Repairing your credit after a foreclosure will take some time but is possible. Understanding why your home went into foreclosure and making financial adjustments will go a long way toward buying another home.
Enduring a foreclosure on your home is painful and disheartening. Even though the past three years have been tough for many homeowners, being in the same boat doesn’t make the situation any better. Foreclosures have many ramifications for the family, the least being a damaged credit score that could prevent future homeownership. If you would like step by step help improving your credit score there are companies that Debited.com has a great overview of them here.
All is not lost. A foreclosure stays on your credit record for seven years, while a bankruptcy is 10 years. While you won’t own another home with a mortgage in the near future, you can look to the future and begin making repairs.
First, examine the cause for the foreclosure. Possibly a job loss or health issues prevented you from making mortgage payments. In these cases you can apply to Fannie Mae or Freddie Mac in three years. If the foreclosure is due to financial mismanagement, the waiting period is seven years.
Request a copy of your credit report from all of the three credit bureaus—Trans Union, Experian and Equifax—and write a detailed explanation of the foreclosure for each bureau. This is especially important if the foreclosure was the result of health issues or a job loss. It’s not going to change your score now, but in the future the facts may help you look credible to a potential lender. You can receive a free credit report by going to annualcreditreport.com.
Pay your bills on time. Credit reports look at payment history, so it is extremely important to make regular payments on your accounts, including utilities. You will demonstrate that you are now stable and have a consistent financial plan in place. That makes you more appealing to lenders.
Oddly enough, you should apply for credit. Just a little at a time, but having a car payment, a credit card or a department store revolving charge will begin the rebuilding process. Don’t go crazy though—keep you purchases low and pay them off every month.
Plan a budget and adjust your spending habits. Doing this will relieve more financial stress. Keep track of how you’ve spent money and evaluate those purchases at the end of each month. You’ll have physical proof of what you bought and can determine if that purchase was really necessary.
By being patient and practicing financial discipline for the next few years, you may indeed be able to purchase another home and start a better life.

(Material from a collection)
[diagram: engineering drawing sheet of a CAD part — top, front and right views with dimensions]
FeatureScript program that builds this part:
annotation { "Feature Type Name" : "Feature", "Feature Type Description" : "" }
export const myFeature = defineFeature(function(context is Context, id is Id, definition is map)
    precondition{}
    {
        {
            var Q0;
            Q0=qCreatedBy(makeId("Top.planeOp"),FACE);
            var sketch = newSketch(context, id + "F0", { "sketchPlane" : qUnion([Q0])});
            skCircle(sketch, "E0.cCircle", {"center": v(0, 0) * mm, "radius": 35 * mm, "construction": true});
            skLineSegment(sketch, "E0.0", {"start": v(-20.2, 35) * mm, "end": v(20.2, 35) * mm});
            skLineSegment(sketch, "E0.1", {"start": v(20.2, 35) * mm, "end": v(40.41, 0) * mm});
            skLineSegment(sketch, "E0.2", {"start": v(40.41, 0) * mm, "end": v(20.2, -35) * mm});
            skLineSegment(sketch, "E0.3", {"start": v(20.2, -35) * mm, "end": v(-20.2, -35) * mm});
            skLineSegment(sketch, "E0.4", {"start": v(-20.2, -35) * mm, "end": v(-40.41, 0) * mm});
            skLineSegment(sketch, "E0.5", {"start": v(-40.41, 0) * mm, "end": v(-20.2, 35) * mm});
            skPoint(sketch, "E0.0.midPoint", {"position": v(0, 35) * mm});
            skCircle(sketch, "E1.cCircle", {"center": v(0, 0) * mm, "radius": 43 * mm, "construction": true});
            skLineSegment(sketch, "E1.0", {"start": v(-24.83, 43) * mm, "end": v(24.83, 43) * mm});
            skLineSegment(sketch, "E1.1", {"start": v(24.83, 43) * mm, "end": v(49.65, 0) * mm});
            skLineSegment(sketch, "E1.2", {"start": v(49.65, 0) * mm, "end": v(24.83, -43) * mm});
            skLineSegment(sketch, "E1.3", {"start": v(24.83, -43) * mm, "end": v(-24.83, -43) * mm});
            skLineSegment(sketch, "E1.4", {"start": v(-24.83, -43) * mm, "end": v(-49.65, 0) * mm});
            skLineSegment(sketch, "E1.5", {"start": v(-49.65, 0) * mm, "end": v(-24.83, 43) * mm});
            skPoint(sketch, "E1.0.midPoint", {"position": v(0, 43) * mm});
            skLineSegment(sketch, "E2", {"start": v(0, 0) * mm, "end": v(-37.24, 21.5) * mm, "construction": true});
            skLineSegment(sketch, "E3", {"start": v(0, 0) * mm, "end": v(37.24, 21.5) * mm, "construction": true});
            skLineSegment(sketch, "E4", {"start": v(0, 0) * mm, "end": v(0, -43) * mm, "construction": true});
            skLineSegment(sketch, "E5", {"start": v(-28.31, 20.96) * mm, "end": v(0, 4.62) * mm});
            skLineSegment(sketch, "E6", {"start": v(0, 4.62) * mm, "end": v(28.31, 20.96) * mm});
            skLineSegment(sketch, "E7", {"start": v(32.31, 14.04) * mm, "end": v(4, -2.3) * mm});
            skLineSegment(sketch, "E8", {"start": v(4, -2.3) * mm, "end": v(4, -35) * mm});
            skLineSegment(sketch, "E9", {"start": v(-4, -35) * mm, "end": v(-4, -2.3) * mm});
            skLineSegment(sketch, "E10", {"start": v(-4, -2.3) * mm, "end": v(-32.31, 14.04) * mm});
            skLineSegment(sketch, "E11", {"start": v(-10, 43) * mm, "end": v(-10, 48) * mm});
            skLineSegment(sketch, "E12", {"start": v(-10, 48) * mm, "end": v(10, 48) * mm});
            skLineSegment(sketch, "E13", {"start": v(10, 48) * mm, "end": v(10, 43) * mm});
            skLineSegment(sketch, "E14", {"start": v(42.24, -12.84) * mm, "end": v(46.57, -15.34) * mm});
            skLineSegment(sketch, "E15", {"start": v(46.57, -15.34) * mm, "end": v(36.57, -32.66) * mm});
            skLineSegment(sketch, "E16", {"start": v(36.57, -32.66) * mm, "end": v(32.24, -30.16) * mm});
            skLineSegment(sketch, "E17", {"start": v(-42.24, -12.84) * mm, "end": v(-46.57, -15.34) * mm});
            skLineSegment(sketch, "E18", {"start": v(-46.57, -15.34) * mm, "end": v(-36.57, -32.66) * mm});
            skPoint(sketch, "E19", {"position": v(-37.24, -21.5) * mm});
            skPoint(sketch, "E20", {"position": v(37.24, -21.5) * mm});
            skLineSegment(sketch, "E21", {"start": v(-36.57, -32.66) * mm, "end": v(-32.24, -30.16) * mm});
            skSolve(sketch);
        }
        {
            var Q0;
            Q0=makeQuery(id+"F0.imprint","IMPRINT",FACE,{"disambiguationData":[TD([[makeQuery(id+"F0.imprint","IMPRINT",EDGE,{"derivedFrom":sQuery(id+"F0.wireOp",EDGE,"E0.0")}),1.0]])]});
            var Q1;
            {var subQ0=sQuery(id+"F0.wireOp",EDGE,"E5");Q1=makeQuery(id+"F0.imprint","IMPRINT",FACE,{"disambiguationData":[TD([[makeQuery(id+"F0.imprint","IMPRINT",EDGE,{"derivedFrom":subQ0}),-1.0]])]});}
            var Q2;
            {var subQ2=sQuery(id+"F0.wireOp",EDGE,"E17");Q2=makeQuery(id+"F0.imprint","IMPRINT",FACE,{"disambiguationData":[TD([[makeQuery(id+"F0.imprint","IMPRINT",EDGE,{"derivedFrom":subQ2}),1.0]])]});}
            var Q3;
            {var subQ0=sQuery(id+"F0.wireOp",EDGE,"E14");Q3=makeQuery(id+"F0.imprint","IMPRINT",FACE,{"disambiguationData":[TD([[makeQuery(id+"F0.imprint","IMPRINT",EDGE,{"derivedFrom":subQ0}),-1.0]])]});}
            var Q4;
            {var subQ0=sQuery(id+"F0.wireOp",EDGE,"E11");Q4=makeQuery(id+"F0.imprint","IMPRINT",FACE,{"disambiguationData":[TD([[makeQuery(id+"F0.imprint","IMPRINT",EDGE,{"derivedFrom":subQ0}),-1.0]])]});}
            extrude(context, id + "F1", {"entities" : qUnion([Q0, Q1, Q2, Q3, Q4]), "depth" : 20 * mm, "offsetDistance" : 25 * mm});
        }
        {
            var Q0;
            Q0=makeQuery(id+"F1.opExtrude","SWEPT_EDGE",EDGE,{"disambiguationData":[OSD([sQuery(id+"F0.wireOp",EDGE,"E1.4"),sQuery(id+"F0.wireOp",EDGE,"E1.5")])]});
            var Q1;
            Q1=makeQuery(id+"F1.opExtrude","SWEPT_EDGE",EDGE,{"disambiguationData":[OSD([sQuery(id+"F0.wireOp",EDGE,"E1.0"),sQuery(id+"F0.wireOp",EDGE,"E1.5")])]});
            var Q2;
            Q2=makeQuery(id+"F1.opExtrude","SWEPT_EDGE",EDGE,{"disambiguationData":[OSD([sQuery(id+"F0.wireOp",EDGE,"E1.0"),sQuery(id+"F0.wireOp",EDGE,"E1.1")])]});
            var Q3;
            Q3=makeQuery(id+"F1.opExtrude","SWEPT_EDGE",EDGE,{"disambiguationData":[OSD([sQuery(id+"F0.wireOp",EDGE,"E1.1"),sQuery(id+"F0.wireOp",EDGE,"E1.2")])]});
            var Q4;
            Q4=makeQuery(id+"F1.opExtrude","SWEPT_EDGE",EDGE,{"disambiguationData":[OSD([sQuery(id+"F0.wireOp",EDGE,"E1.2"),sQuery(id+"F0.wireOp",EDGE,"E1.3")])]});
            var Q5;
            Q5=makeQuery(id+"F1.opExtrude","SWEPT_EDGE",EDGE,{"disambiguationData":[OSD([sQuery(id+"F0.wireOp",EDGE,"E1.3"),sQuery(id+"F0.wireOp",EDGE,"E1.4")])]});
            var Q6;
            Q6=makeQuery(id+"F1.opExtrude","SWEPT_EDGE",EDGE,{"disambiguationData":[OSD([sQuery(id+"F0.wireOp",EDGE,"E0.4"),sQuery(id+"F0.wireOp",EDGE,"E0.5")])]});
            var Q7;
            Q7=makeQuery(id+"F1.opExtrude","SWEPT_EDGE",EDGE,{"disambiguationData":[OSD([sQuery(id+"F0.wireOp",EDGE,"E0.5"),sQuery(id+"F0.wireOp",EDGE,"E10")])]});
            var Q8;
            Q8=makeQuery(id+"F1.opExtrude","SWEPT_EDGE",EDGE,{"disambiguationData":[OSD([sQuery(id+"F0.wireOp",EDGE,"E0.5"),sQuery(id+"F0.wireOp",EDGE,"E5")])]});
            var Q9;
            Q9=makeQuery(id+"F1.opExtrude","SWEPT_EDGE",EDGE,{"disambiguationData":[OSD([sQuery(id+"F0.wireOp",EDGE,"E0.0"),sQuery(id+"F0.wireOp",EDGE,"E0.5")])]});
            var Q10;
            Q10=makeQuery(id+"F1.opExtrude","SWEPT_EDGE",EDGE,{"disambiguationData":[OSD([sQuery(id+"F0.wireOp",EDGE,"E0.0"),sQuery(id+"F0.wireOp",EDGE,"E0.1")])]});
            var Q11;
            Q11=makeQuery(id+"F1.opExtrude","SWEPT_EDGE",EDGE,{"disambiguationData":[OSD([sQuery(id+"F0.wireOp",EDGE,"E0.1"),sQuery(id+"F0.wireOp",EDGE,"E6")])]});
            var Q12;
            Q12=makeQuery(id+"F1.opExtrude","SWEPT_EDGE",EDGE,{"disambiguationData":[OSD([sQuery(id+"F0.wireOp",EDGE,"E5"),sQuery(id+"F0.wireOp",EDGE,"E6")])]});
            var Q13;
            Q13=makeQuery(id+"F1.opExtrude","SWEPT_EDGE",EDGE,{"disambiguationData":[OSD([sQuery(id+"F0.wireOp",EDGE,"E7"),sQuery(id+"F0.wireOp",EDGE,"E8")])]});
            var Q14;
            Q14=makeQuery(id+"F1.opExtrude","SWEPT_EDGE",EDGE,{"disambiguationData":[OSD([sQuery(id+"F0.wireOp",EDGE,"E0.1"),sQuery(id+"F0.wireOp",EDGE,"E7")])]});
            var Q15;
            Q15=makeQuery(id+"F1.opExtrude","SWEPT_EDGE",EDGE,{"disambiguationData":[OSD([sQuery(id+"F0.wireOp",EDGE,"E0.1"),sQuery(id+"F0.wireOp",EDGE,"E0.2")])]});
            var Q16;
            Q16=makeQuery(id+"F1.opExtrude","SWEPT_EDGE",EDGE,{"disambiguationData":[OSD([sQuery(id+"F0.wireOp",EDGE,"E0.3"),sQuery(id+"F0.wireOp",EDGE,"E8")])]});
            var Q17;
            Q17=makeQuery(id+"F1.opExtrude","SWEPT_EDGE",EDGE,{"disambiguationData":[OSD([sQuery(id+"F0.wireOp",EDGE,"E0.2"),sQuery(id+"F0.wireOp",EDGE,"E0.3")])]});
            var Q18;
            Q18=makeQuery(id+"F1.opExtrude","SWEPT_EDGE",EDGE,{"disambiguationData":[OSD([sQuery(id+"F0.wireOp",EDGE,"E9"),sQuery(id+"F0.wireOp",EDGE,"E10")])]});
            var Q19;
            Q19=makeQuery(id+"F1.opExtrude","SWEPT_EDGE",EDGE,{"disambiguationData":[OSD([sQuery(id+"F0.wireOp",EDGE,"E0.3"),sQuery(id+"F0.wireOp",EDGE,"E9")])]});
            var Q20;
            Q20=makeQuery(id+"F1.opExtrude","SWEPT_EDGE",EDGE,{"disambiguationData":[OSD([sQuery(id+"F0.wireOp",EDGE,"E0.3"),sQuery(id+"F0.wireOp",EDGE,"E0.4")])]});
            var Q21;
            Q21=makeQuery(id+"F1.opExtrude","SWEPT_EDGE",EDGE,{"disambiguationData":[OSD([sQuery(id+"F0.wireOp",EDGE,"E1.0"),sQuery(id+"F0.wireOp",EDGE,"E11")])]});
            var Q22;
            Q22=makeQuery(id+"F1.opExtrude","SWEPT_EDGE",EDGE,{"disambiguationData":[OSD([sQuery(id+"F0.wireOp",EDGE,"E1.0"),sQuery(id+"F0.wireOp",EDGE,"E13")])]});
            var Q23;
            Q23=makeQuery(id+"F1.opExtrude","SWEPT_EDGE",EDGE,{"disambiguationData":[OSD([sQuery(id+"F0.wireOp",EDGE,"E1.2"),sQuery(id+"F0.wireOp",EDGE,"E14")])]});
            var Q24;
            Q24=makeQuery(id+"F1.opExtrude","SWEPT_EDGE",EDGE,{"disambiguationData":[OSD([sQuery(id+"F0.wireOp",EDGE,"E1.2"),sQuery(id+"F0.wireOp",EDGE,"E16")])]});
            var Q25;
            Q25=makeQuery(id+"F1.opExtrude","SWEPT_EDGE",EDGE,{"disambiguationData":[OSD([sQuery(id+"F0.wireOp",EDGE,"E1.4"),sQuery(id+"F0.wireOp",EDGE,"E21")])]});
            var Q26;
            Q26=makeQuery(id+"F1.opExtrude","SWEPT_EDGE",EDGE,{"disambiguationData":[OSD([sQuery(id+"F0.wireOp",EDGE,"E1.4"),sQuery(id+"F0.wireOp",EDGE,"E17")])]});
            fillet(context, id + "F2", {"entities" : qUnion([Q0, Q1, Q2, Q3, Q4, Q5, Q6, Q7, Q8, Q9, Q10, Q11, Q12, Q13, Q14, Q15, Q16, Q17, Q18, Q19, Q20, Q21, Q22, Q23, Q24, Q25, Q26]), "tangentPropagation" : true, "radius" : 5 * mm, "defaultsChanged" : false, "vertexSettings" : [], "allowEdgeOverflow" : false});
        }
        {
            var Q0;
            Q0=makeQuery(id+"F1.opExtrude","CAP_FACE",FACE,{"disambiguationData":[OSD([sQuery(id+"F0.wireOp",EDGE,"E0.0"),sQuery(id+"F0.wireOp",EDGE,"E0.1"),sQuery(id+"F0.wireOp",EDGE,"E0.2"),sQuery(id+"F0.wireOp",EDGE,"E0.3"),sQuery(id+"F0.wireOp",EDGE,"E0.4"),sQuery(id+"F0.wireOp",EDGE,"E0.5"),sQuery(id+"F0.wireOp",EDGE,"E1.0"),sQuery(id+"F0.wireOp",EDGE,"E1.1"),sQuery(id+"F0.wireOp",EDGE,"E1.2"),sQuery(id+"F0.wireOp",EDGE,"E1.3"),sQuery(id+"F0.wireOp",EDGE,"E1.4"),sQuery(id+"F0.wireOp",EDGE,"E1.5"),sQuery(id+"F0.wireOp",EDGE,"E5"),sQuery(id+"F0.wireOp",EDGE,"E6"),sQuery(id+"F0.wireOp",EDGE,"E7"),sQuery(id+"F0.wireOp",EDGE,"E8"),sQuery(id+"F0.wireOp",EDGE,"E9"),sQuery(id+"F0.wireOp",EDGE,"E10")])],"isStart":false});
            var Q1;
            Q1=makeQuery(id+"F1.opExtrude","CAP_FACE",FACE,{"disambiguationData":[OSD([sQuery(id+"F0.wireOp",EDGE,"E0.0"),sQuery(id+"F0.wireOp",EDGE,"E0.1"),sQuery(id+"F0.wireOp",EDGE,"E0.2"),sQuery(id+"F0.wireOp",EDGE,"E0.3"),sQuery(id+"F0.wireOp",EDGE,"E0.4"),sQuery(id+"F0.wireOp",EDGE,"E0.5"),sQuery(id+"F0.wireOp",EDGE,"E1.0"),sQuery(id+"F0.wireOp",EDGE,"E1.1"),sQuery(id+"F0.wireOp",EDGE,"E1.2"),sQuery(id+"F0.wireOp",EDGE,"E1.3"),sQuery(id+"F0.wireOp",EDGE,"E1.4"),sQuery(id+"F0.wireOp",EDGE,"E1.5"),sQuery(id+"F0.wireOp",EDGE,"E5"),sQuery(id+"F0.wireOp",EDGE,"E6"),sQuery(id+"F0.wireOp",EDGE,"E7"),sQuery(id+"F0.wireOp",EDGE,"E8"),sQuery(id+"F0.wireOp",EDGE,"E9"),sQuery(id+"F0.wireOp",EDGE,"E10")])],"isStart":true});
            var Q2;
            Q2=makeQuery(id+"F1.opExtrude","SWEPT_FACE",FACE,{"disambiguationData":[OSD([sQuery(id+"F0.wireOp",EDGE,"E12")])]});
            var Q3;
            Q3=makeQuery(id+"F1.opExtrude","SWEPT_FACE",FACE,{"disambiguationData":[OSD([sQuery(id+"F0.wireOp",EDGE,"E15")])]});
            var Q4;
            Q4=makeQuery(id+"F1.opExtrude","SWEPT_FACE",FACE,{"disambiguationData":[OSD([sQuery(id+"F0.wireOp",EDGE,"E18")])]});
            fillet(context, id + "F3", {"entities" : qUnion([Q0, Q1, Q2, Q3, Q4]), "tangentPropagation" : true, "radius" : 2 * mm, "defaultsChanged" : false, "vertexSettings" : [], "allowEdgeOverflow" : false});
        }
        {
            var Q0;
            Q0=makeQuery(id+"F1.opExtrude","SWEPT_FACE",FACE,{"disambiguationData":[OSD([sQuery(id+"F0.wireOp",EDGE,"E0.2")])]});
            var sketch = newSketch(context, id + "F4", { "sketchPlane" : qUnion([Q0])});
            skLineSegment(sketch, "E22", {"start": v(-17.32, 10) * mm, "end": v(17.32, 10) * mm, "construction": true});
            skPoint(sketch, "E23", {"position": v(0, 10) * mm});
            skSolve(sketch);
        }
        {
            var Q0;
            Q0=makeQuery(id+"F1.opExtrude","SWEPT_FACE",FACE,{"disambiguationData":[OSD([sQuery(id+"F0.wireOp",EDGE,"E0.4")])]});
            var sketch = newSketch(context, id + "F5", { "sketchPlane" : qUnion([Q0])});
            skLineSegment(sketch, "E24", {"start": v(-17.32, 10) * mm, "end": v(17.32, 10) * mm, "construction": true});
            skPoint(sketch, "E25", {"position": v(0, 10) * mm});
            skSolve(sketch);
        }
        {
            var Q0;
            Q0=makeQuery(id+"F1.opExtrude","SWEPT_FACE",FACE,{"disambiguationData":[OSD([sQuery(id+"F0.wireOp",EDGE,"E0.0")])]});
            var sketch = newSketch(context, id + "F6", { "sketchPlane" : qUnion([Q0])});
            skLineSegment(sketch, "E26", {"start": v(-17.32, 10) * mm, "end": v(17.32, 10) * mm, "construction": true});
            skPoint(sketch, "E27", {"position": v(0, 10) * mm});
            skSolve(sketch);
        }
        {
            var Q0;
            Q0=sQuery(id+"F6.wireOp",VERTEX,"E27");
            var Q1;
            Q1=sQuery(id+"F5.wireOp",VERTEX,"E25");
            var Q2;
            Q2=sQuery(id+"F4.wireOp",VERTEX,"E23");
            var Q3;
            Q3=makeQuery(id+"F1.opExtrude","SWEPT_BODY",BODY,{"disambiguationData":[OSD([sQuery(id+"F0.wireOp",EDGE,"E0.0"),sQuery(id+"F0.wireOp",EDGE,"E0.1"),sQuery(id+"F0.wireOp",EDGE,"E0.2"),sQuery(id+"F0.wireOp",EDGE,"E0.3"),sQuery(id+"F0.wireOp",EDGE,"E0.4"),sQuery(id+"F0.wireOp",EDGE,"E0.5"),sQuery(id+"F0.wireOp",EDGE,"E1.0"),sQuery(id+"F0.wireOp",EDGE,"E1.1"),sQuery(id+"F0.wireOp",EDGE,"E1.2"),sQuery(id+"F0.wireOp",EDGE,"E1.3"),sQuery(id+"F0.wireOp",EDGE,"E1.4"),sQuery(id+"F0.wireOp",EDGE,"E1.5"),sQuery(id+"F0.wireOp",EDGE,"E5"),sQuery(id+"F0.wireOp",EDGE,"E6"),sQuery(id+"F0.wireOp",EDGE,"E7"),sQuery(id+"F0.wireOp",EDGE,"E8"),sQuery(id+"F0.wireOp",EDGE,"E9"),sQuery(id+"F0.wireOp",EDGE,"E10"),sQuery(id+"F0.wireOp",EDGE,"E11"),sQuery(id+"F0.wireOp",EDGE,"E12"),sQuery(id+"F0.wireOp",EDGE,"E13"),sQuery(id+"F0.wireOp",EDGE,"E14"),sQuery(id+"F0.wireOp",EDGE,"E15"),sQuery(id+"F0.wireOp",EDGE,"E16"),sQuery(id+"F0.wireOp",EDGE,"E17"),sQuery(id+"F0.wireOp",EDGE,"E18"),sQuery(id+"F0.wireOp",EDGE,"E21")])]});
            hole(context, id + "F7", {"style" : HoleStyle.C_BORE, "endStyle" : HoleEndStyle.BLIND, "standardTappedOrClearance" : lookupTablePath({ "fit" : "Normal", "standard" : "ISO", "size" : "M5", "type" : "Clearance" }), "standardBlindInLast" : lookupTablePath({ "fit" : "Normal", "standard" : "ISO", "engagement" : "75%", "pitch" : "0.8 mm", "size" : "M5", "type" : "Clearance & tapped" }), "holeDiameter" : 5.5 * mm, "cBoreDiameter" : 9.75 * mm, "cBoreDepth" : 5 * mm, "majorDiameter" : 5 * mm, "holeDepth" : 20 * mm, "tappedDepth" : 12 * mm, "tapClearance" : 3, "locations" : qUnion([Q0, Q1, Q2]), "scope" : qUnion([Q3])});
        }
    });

Work instructions: Please reproduce the entire piece above on rebuilding credit after a foreclosure, word for word.

Result for this exercise:
Repairing your credit after a foreclosure will take some time but is possible. Understanding why your home went into foreclosure and making financial adjustments will go a long way toward buying another home.
Enduring a foreclosure on your home is painful and disheartening. Even though the past three years have been tough for many homeowners, being in the same boat doesn’t make the situation any better. Foreclosures have many ramifications for the family, the least being a damaged credit score that could prevent future homeownership. If you would like step by step help improving your credit score there are companies that Debited.com has a great overview of them here.
All is not lost. A foreclosure stays on your credit record for seven years, while a bankruptcy is 10 years. While you won’t own another home with a mortgage in the near future, you can look to the future and begin making repairs.
First, examine the cause for the foreclosure. Possibly a job loss or health issues prevented you from making mortgage payments. In these cases you can apply to Fannie Mae or Freddie Mac in three years. If the foreclosure is due to financial mismanagement, the waiting period is seven years.
Request a copy of your credit report from all of the three credit bureaus—Trans Union, Experian and Equifax—and write a detailed explanation of the foreclosure for each bureau. This is especially important if the foreclosure was the result of health issues or a job loss. It’s not going to change your score now, but in the future the facts may help you look credible to a potential lender. You can receive a free credit report by going to annualcreditreport.com.
Pay your bills on time. Credit reports look at payment history, so it is extremely important to make regular payments on your accounts, including utilities. You will demonstrate that you are now stable and have a consistent financial plan in place. That makes you more appealing to lenders.
Oddly enough, you should apply for credit. Just a little at a time, but having a car payment, a credit card or a department store revolving charge will begin the rebuilding process. Don’t go crazy though—keep you purchases low and pay them off every month.
Plan a budget and adjust your spending habits. Doing this will relieve more financial stress. Keep track of how you’ve spent money and evaluate those purchases at the end of each month. You’ll have physical proof of what you bought and can determine if that purchase was really necessary.
By being patient and practicing financial discipline for the next few years, you may indeed be able to purchase another home and start a better life.